Normal vaccine development timelines, says Thomas, are seven to 10 years. In this case, the team moved from initial prototypes to completed primate studies in just seven months, and it expects to complete the first Phase 1 trials in humans before the end of 2016. Then, it will be up to pharmaceutical giant Sanofi-Pasteur, Walter Reed’s partner on the project, to push forward the larger-scale Phase 2 and Phase 3 trials.

The reality, though, is no matter how fast they move, “we could be looking at three to four years before they have the data” necessary to get the vaccine out to the public, says Thomas. Meanwhile, the CDC has confirmed the first cases of locally transmitted Zika on the US continent and issued a subsequent travel warning for a small section of Miami where the cases were concentrated. Many fear the virus is likely to spread from there, despite government assurances otherwise. It’s certainly not a comfort that Sylvia Burwell, the US secretary of Health and Human Services (HHS), sent a letter to Congress begging for funding to fight Zika—and warning that what little money HHS has will dry up by the end of August.

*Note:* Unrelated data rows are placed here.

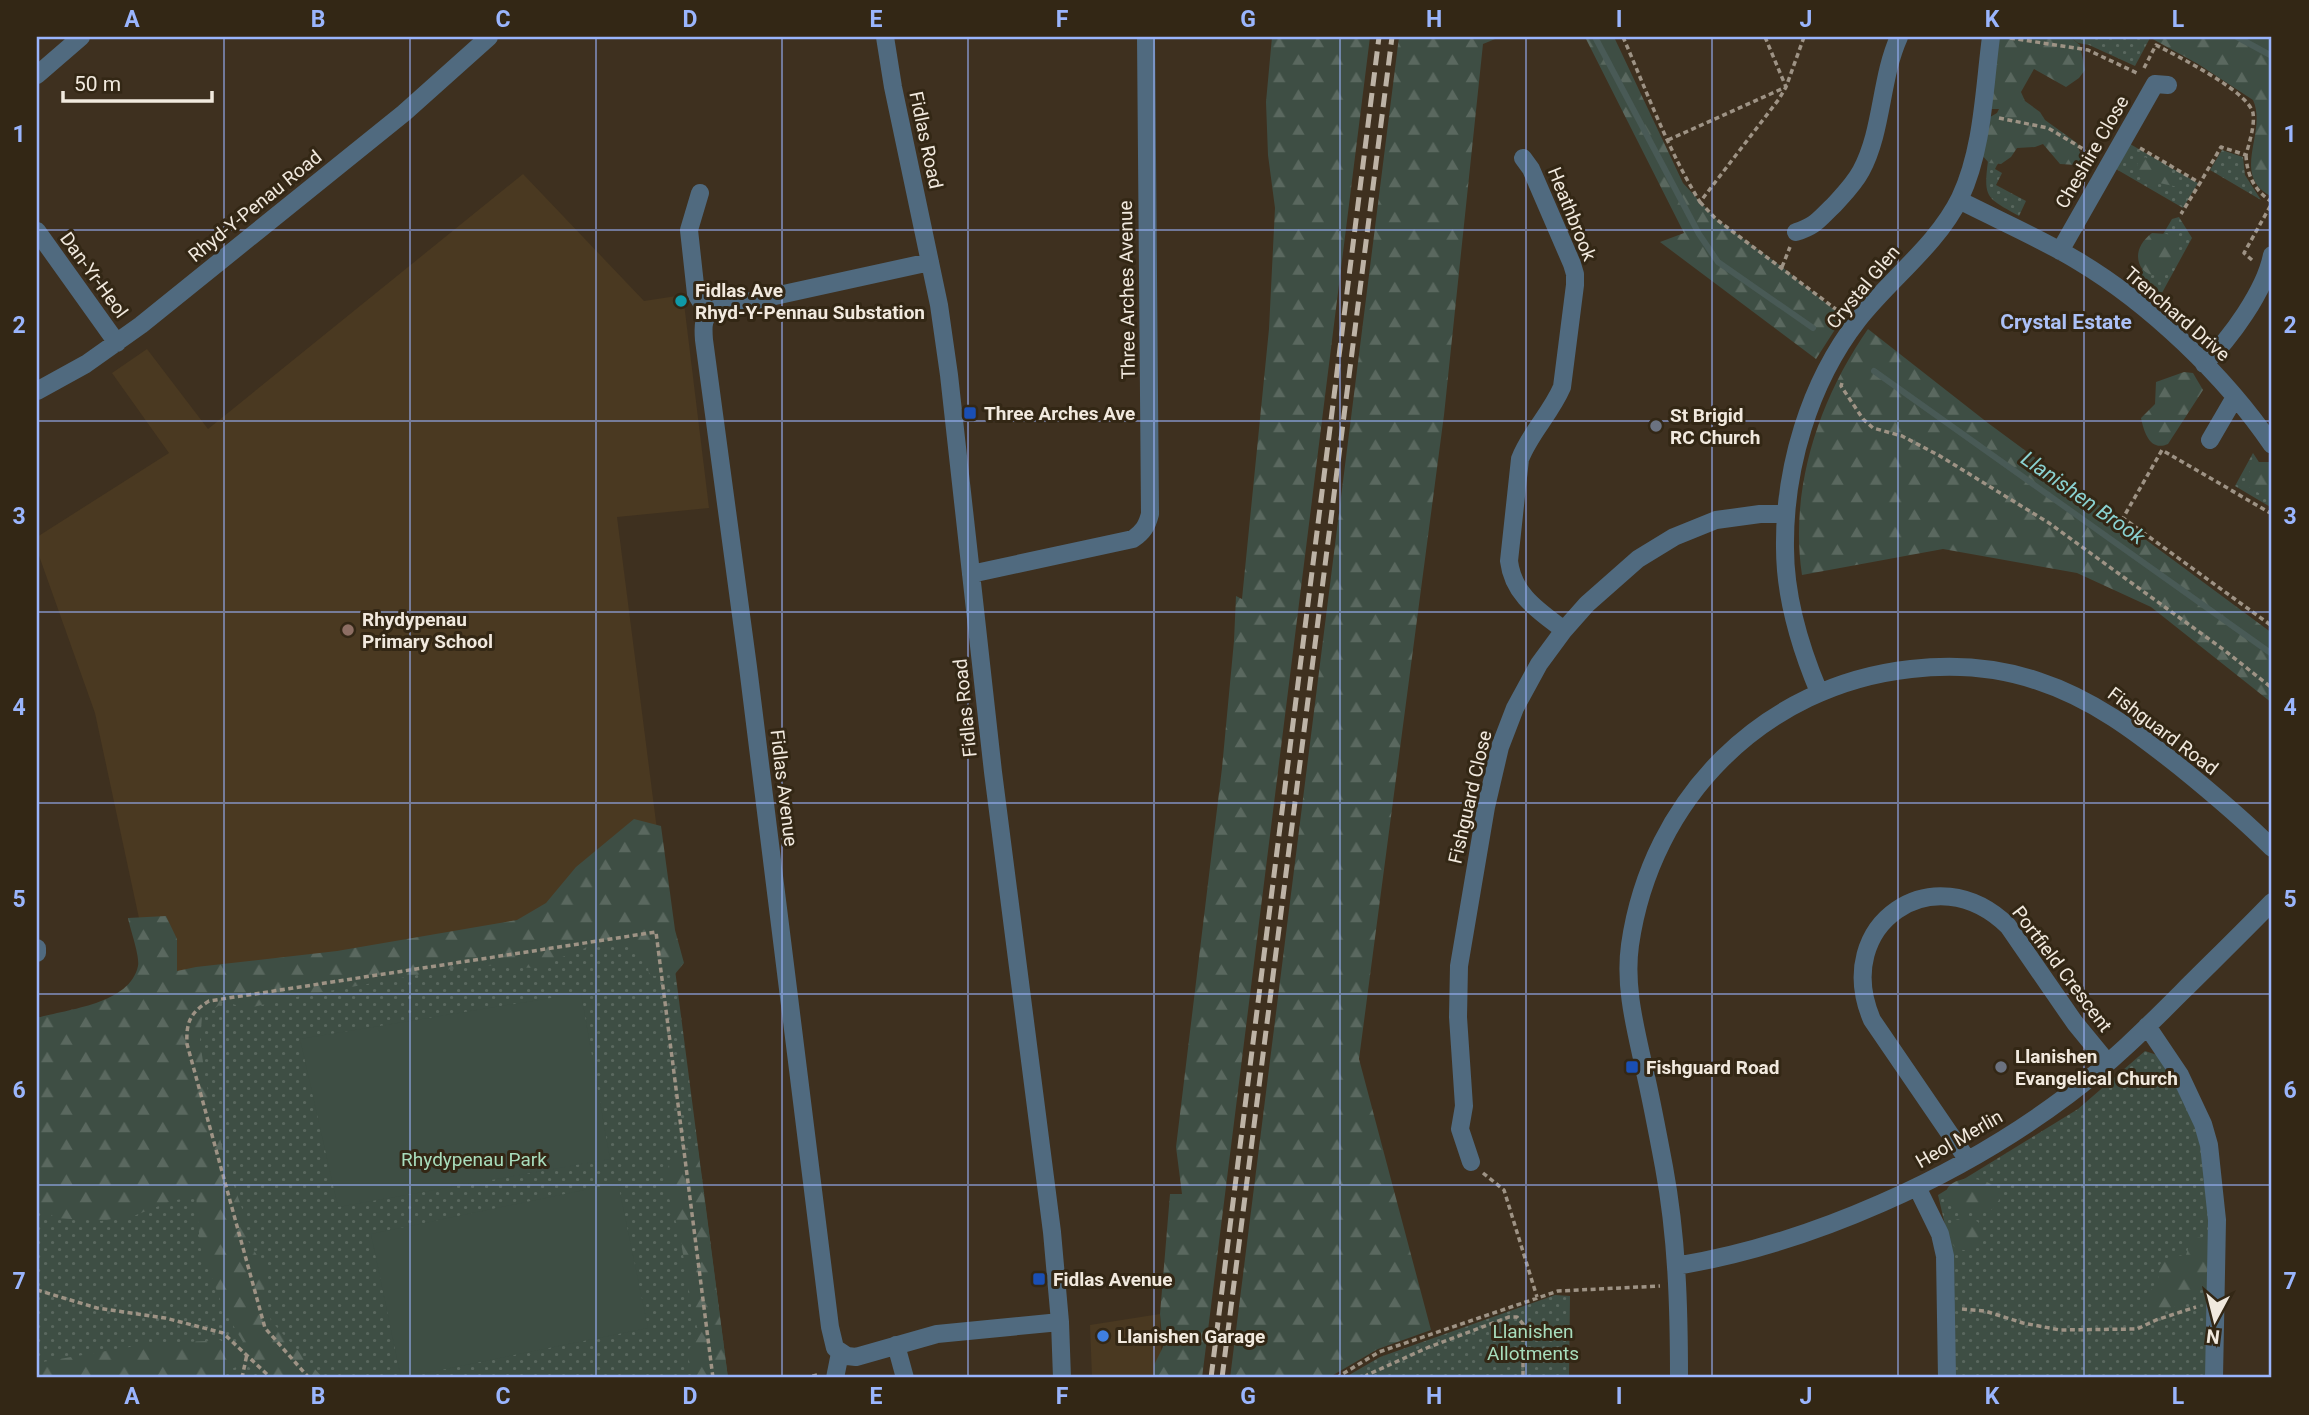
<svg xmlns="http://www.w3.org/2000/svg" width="2309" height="1415" viewBox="0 0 2309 1415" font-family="Roboto,sans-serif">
  <defs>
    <pattern id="green-dots" width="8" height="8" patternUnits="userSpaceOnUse" patternTransform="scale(1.75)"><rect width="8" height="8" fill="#3e4e44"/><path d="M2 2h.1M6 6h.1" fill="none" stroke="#5a685f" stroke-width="1.8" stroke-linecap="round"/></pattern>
    <pattern id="forest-firs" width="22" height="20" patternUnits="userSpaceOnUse" patternTransform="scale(1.75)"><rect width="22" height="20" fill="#3e4e44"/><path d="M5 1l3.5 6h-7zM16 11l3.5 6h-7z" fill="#5a685f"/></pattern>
  </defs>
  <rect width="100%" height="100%" fill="#3e301f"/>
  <!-- built -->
  <path fill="#4a3921" d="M523 174 644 301 683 295 709 508 617 517 667 908 155 993 95 713 37 550V537L169 453 112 373 147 349 208 429Z
    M1160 1314 1162 1378H1092L1090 1325Z"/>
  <!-- green -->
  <path fill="url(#green-dots)" d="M2070 37H2149L2150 38 2135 66 2089 45 2078 43Z
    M2130 144 2198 183 2183 208 2116 169Z
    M2222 150 2243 157 2245 175 2261 200 2210 170Z
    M1988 161 1998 163 1995 169 2002 173 1996 185 2026 201 2019 216C1987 198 1983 199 1988 161Z
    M2179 217 2192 238 2157 302 2134 284 2172 219Z
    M2253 453 2272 482V508L2235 486Z
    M667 908 728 1378H37V1018Z
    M2145 1051 2157 1055 2176 1084 2200 1136 2210 1232 2207 1378H1955L1946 1229 1938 1195 2078 1109Z
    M1555 1295 1570 1296 1569 1378H1344L1380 1357Z"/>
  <!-- forest -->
  <path fill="url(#forest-firs)" d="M1272 37H1370L1202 1378H1154V1365L1163 1347 1160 1314 1170 1194H1182L1176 1147 1222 768 1234 641 1236 596 1242 599 1269 329 1275 208 1268 155 1266 102Z
    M1399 37H1500L1483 44 1444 415 1359 1059 1431 1330 1378 1349 1328 1378H1230Z
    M1585 37H1614L1683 183 1716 219 1782 267 1843 317 1816 359 1660 242 1684 233Z
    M2000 37H2070L2080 45 2085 70 2079 78 2066 87 2034 69 2021 92 2025 101 2040 112 2045 120 2077 143 2082 159 2076 165 2060 164 2043 144 2035 147 2017 148 2011 157 2001 164 1989 163 1981 154 1985 120 1997 113 1999 109H1989L1997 41Z
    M2149 37H2272V197C2229 175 2268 133 2253 100L2198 64Z
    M2145 157 2176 175 2180 181 2178 187 2150 181 2138 172 2137 164Z
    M2152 233 2167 234 2178 240C2180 251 2179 257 2172 266 2150 292 2120 257 2152 233Z
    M1868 329 1988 423 2272 633V703L2151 607 2077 573 1943 549 1802 575C1789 489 1819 399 1868 329Z
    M2184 372 2193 373 2203 390 2168 444C2150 452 2144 432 2141 418L2155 404 2156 382Z
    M2254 462H2269L2272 465V495L2266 497 2248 487 2245 481Z
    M634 819 661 826 675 930 684 963 675 974 654 976 649 974 647 961 637 947H588L534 968 473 965 301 996 248 1008 224 1002 202 1017 200 1041 206 1083 227 1166 244 1214 247 1239 267 1272 264 1292 271 1321 323 1378H261L249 1367H236L213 1378H37V1363L48 1361 141 1345 220 1340 233 1349 243 1342 224 1310 200 1246 196 1195 169 1202 136 1215 101 1221 56 1218 37 1206V1018C68 1009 130 1004 138 966 140 956 130 929 128 918L166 916 177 939V971L196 967 337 951 517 920 546 903 576 867Z
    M689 1147 698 1150 728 1378H693L687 1352 699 1334 692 1309 680 1236 664 1180 672 1155Z
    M1971 1178C1987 1182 1996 1181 1999 1200L1992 1210 1960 1209 1949 1204C1940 1185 1955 1180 1971 1178Z
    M1969 1217 1978 1222 1984 1234 1981 1246C1976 1247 1968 1251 1963 1250 1950 1249 1944 1232 1952 1223 1956 1218 1963 1218 1969 1217Z
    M2200 1237 2208 1241 2213 1254C2204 1282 2198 1298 2170 1309 2162 1312 2156 1315 2148 1314L2146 1298 2158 1279 2160 1264 2169 1257 2186 1255 2191 1239Z"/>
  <!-- pitch -->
  <path fill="#3e4e44" d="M581 993 610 1159 338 1207 300 1039Z
    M618 1183 648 1328 401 1378 371 1234Z"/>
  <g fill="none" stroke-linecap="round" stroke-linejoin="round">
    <!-- stream -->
    <path stroke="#495a56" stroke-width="6" d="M1595 37 1699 234 1718 262 1813 328
      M2237 37 2272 56
      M1874 371 2272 654"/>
    <!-- path -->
    <path stroke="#9e9385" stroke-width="3.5" stroke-dasharray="5 3.5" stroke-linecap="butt" d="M1623 37C1647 92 1668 150 1700 202L1779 99 1786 87 1804 37
      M2010 38 2088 50 2139 74
      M2144 68 2156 45C2177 56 2248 91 2253 113 2255 126 2249 143 2246 155L2221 147 2200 183
      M1999 118 2048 128 2095 156
      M1668 140 1786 87 1765 37
      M2140 148 2200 183 2181 214
      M2246 155C2247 176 2255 191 2272 202
      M1700 202 1716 219 1841 313
      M2252 260 2244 253 2272 203
      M1782 267 1790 247
      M1842 383 1841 386 1863 419 1873 428 1902 436 1940 456 2049 523 2224 650 2272 688
      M2272 514 2162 450 2123 518 2272 626
      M1483 1173 1504 1190 1537 1297
      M37 1290 97 1308 165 1318 223 1333 271 1378
      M1962 1309 1985 1311 2023 1323 2060 1330 2137 1329 2156 1320 2196 1307
      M242 1378 247 1354
      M309 1378 265 1328 187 1044C186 1022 190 1013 209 1001L656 932 713 1378
      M804 1378 817 1375
      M1336 1378 1379 1352 1558 1291 1660 1286
      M1365 1378 1367 1375 1429 1347 1509 1317H1517L1523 1324V1378"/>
    <!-- minor -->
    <path stroke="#506a7f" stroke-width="18" d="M885 37 893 87 939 305 949 375 993 772 1052 1232 1060 1322 1062 1378
      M37 75 81 37
      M1523 158 1531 169 1572 264 1575 274V285L1562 387C1551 413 1530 433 1520 459L1509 561C1513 595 1539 611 1564 630
      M700 193 689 230 696 294 708 313
      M1959 200C1998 220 2040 238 2078 261 2150 304 2225 376 2272 445
      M37 231 117 343
      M1796 232C1816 226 1819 219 1834 205 1844 194 1854 184 1861 171 1883 130 1880 79 1899 37
      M2060 251 2155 84 2168 85
      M930 262 715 309C702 317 703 326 704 340L748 667 830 1327 835 1348 847 1356 856 1357 937 1334 1060 1322
      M2204 364C2230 339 2265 291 2272 255
      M37 391 86 364 141 325 404 113 489 37
      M2210 440 2235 397
      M971 574 1133 539C1143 532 1147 526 1150 514L1146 37
      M1819 692C1800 647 1785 598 1785 548 1784 469 1809 383 1858 320 1890 279 1937 245 1960 198 1983 149 1984 90 1991 37
      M37 948V953
      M2147 1026 2180 1075 2203 1124 2209 1145 2217 1220 2214 1378
      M1967 1159 1872 1020C1831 924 1934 854 2008 926L2075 1023 2107 1062
      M1471 1162 1460 1129 1464 1106 1458 1017 1459 966 1486 807 1500 747 1515 708 1539 664 1564 630 1587 604 1638 559 1674 537 1716 520 1760 514H1786
      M1917 1187 1940 1234 1945 1256 1947 1378
      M1676 1266C1811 1244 1959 1177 2068 1095 2109 1065 2146 1028 2182 992 2212 962 2243 932 2272 902
      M896 1345 905 1378
      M835 1378 840 1353
      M1679 1378C1679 1307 1677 1237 1664 1167 1658 1135 1652 1103 1645 1072 1636 1030 1624 988 1630 945 1651 798 1764 685 1911 669 1954 664 1997 667 2038 681 2093 699 2136 732 2180 767 2212 793 2243 819 2272 848"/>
    <!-- rail -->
    <path stroke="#bdb3a6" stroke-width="5" stroke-dasharray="14 7" stroke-linecap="butt" d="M1211 1378 1379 37
      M1222 1378 1392 37"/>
  </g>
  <!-- grid -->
  <path fill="none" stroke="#9ab5fd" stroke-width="2" stroke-opacity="0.55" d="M224 37V1378M410 37V1378M596 37V1378M782 37V1378M968 37V1378M1154 37V1378M1340 37V1378M1526 37V1378M1712 37V1378M1898 37V1378M2084 37V1378M37 230H2272M37 421H2272M37 612H2272M37 803H2272M37 994H2272M37 1185H2272"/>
  <!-- markers -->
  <circle fill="#0f9aa8" stroke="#332715" stroke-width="2.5" cx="681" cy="301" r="7"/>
  <g fill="#1a4fb4" stroke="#332715" stroke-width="2.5">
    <rect x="963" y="406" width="14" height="14" rx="3.5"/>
    <rect x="1625" y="1060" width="14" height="14" rx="3.5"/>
    <rect x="1032" y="1272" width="14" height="14" rx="3.5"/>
  </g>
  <g fill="#6b7280" stroke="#332715" stroke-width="2.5">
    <circle cx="1656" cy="426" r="7"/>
    <circle cx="2001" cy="1067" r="7"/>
  </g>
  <circle fill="#8d6e63" stroke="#332715" stroke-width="2.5" cx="348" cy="630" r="7"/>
  <circle fill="#3f7fe0" stroke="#332715" stroke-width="2.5" cx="1103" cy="1336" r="7"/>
  <g text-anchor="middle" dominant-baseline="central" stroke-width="6" stroke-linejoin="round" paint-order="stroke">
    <!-- street labels -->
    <g font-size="19" fill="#f1e9de" stroke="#332715">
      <text transform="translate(926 140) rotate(78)">Fidlas Road</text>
      <text transform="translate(2092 152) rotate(-60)">Cheshire Close</text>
      <text transform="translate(255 206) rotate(-39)">Rhyd-Y-Penau Road</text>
      <text transform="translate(1572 214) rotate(68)">Heathbrook</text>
      <text transform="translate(94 275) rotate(54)">Dan-Yr-Heol</text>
      <text transform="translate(1863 287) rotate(-50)">Crystal Glen</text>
      <text transform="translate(1127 290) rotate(-91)">Three Arches Avenue</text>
      <text transform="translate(2177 314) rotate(41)">Trenchard Drive</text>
      <text transform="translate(965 708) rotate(-96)">Fidlas Road</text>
      <text transform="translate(2163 731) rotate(37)">Fishguard Road</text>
      <text transform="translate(784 788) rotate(83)">Fidlas Avenue</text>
      <text transform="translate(1470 797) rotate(-77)">Fishguard Close</text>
      <text transform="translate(2062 969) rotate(53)">Portfield Crescent</text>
      <text transform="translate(1959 1139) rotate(-30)">Heol Merlin</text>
    </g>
    <!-- poi labels -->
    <g font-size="19" font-weight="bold" fill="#f1e9de" stroke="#332715" text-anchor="start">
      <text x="695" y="290">Fidlas Ave<tspan x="695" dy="22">Rhyd-Y-Pennau Substation</tspan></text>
      <text x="984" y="413">Three Arches Ave</text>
      <text x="1670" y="415">St Brigid<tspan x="1670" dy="22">RC Church</tspan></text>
      <text x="362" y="619">Rhydypenau<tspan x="362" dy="22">Primary School</tspan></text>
      <text x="2015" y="1056">Llanishen<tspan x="2015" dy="22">Evangelical Church</tspan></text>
      <text x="1646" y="1067">Fishguard Road</text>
      <text x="1053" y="1279">Fidlas Avenue</text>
      <text x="1117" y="1336">Llanishen Garage</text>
    </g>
    <!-- park labels -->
    <g font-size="19" fill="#a8ddbc" stroke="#332715">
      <text x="474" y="1159">Rhydypenau Park</text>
      <text x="1533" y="1331">Llanishen<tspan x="1533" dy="22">Allotments</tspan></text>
    </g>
    <!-- neighbourhood labels -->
    <g font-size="21" font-weight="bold" fill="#acc1f7" stroke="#332715">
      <text x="2066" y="322">Crystal Estate</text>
    </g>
    <!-- water labels -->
    <g font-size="21" font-style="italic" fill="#8ad2d2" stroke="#332715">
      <text transform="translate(2083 498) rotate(35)">Llanishen Brook</text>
    </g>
  </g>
  <!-- border -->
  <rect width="2309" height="1415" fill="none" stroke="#332715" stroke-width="77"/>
  <!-- north arrow -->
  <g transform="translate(2215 1320) rotate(187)" stroke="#332715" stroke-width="5" paint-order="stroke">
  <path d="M0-5L12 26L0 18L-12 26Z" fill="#f1e9de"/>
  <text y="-10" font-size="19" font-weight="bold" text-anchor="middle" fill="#f1e9de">N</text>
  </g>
  <!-- scale -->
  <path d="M63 91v10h149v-10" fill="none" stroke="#f1e9de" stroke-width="3.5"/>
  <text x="74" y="91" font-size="21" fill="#f1e9de" stroke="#332715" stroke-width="5" paint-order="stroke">50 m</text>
  <rect x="38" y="38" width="2232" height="1338" fill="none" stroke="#9ab5fd" stroke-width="2.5"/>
  <g font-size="23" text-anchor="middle" font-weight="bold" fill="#9ab5fd">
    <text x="132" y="27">A</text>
    <text x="318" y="27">B</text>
    <text x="503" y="27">C</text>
    <text x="690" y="27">D</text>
    <text x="876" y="27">E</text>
    <text x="1062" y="27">F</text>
    <text x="1248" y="27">G</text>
    <text x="1434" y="27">H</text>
    <text x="1619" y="27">I</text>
    <text x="1806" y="27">J</text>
    <text x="1992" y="27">K</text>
    <text x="2178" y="27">L</text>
    <text x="19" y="142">1</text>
    <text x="2290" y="142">1</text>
    <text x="19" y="333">2</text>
    <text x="2290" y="333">2</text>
    <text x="19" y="524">3</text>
    <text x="2290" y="524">3</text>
    <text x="19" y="715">4</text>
    <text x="2290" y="715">4</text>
    <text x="19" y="907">5</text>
    <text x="2290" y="907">5</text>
    <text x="19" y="1098">6</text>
    <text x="2290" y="1098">6</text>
    <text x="19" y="1289">7</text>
    <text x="2290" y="1289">7</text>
    <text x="132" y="1404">A</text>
    <text x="318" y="1404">B</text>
    <text x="503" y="1404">C</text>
    <text x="690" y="1404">D</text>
    <text x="876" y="1404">E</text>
    <text x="1062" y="1404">F</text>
    <text x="1248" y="1404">G</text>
    <text x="1434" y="1404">H</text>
    <text x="1619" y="1404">I</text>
    <text x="1806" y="1404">J</text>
    <text x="1992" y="1404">K</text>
    <text x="2178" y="1404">L</text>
  </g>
</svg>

Walter Reed was able to get its project off the ground because it is relatively small and nimble, but those attributes can’t help carry vaccine research off the lab bench and into the pharmacy. “We haven’t gotten any money from HHS or any new money from any other organization,” says Thomas. “It hasn’t affected us yet, but once we finish those first human studies, that’s as far as we can go unless something changes.”

And what happens when Zika is out of the news? Will the work on a vaccine be shelved until next time, when starting up on it once again will be too little late? A telling sign is that in 2014, when the Ebola virus became an international scourge, we started throwing hundreds of millions into research to develop a vaccine. It was fairly successful; a number of vaccines are now in Phase 2 trials. But this past year, after Congress was unable to pass a Zika research funding bill, the Obama administration stepped in and shifted money away from ongoing work to develop a vaccine for Ebola—and there’s no plan in place to replenish that fund.